Despite predictions of growth of about 21 percent to $169 billion in 2003 by the Semiconductor Industry Association (SIA), analysts with Deutsche Bank Securites say the conflict overseas could give the chip sector a bad case of “Iraqtic Behavior.”

“The last few weeks have demonstrated the high sensitivity of stocks (particularly high beta semiconductor stocks) with respect to shifting perceptions on the execution of the war in Iraq,” Senior Analyst Ben Lynch said in a briefing to investors. “To the extent the coalition succeeds in its war aims, we expect geopolitical sentiment will continue to be a key driver of stocks in the near term.”

After the war, however, the longer term picture becomes fuzzy. With analysts concerned about an excess capacity in the US economy, a rising fiscal deficit, a potential housing market bubble, declining consumer confidence, the spread of SARS and tensions in North Korea.

Signs of trouble have started popping up. SIA’s report card for worldwide semiconductor sales in February totaled $11.8 billion, a 3.3 percent decrease from the $12.2 billion in revenue reported in January.

The San Jose, Calif.-based trade group remained positive on the news, holding firm on its 2003 estimates as well as a 22 percent bump to $206 billion in 2004, with flatter sales at $206 billion in 2005.

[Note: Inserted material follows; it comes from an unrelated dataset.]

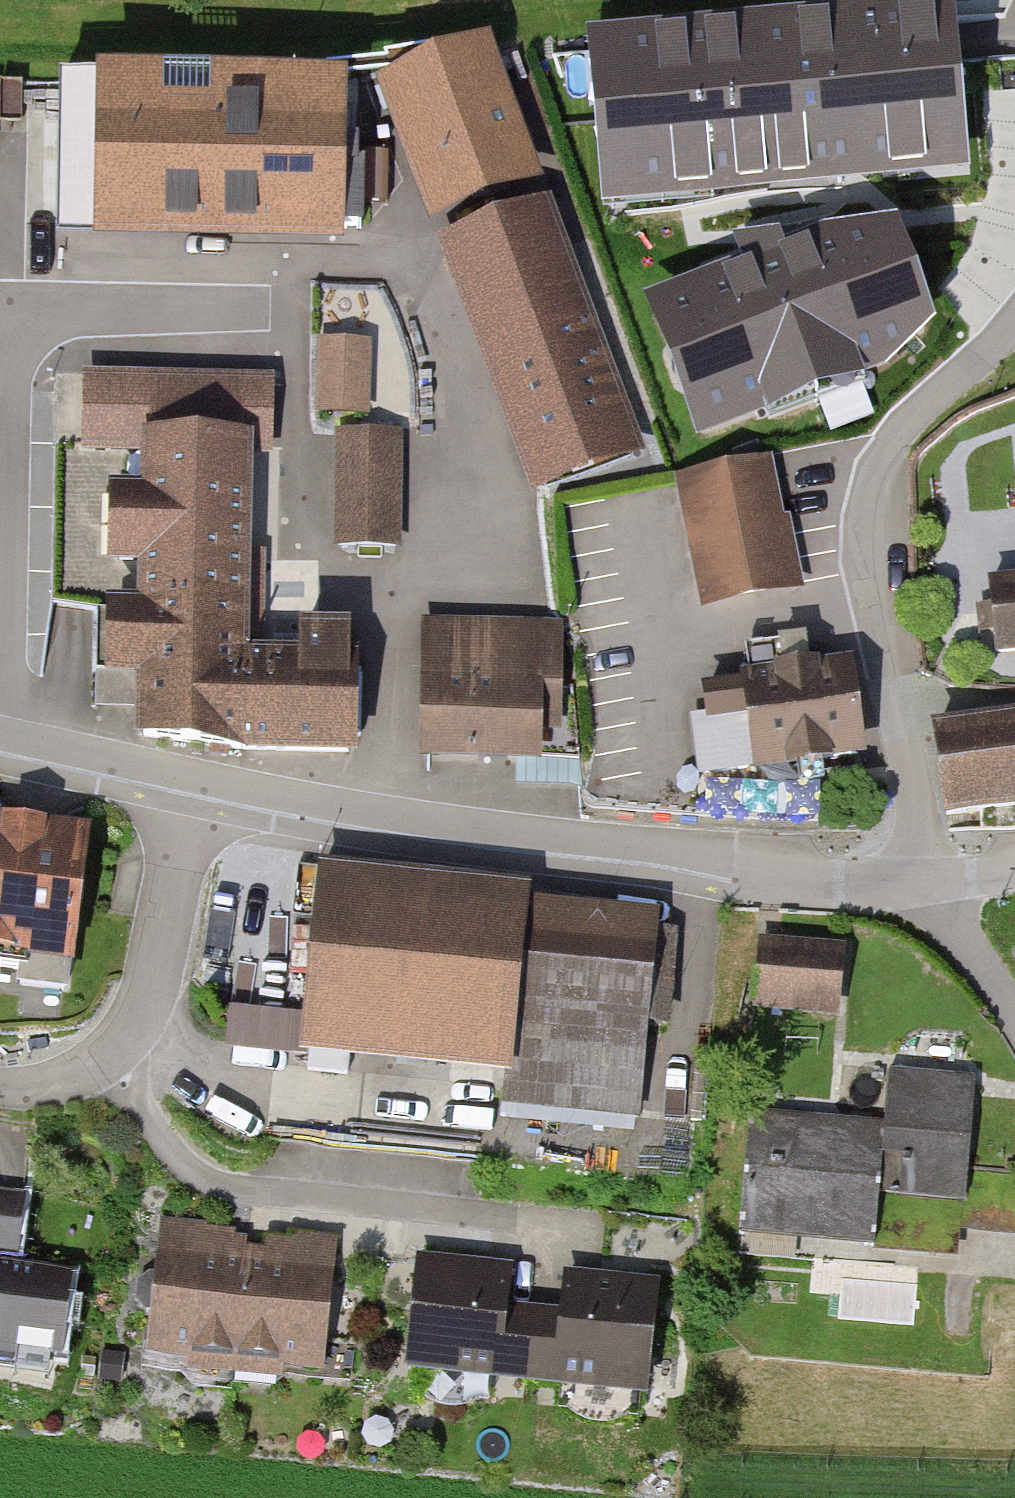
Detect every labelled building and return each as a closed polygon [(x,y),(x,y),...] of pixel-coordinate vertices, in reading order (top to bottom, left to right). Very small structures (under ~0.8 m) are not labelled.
[(954,17),(597,50),(611,207),(969,174),(954,17)] [(536,183),(489,56),(389,93),(437,220),(536,183)] [(339,89),(64,87),(62,239),(338,242),(339,89)] [(645,464),(547,205),(433,248),(531,507),(645,464)] [(879,224),(654,302),(698,429),(923,351),(879,224)] [(371,347),(315,347),(314,422),(370,422),(371,347)] [(239,661),(243,448),(270,448),(271,385),(89,382),(88,444),(148,445),(146,610),(98,609),(95,674),(145,675),(144,736),(237,752),(239,661)] [(400,439),(335,438),(333,547),(398,548),(400,439)] [(767,467),(683,483),(706,601),(796,584),(785,524),(779,526),(767,467)] [(997,652),(1014,650),(1014,583),(991,585),(993,605),(994,618),(995,632),(997,652)] [(544,624),(421,624),(420,770),(544,771),(544,624)] [(304,662),(239,661),(237,752),(349,752),(350,663),(346,662),(347,634),(305,634),(304,662)] [(694,717),(702,773),(799,760),(800,768),(821,765),(820,757),(857,752),(846,667),(807,672),(804,651),(789,653),(788,643),(747,649),(752,685),(708,691),(711,715),(694,717)] [(948,814),(1014,804),(1014,721),(935,734),(948,814)] [(67,973),(85,836),(0,825),(0,964),(67,973)] [(528,889),(321,873),(305,1070),(512,1087),(527,907),(528,889)] [(527,907),(512,1087),(510,1116),(640,1126),(657,917),(527,907)] [(843,951),(759,943),(751,1027),(835,1035),(843,951)] [(884,1127),(749,1116),(739,1242),(874,1253),(877,1203),(963,1210),(974,1077),(888,1070),(884,1127)] [(21,1199),(0,1196),(0,1359),(55,1367),(67,1282),(11,1274),(21,1199)] [(247,1239),(160,1232),(149,1371),(236,1378),(247,1239)] [(334,1246),(247,1239),(236,1378),(322,1386),(334,1246)] [(659,1286),(415,1260),(402,1383),(646,1409),(659,1286)]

Meantime, the financial group is predicting a sluggish recovery with a 70 percent probability. Lynch said the world issues may prove to be benign versus the market’s current expectations, but the firm said it believes the balance of macroeconomic risk remains to the downside

“Our base case scenario is for resolution of the Iraq war to provide some positive impetus to stocks, as well as eliminate some of the uncertainty hindering corporate and consumer decision-making,” Lynch said. “Beyond that, we believe the economy will experience a sluggish recovery, restrained by excess capacity and poor corporate and consumer confidence.”

Whatever the final outcome for sales in 2003, the news is much brighter than a year ago. On a unit volume basis, year-over-year chip sales have continued to rise by double digits for the past ten months, with an average of 25 percent per month from July of 2002 through February of 2003.

SIA said year over year revenue comparisons also remain favorable, as the industry has climbed out of the downturn, with an average 18-20 percent gain over the seven months through February 2003.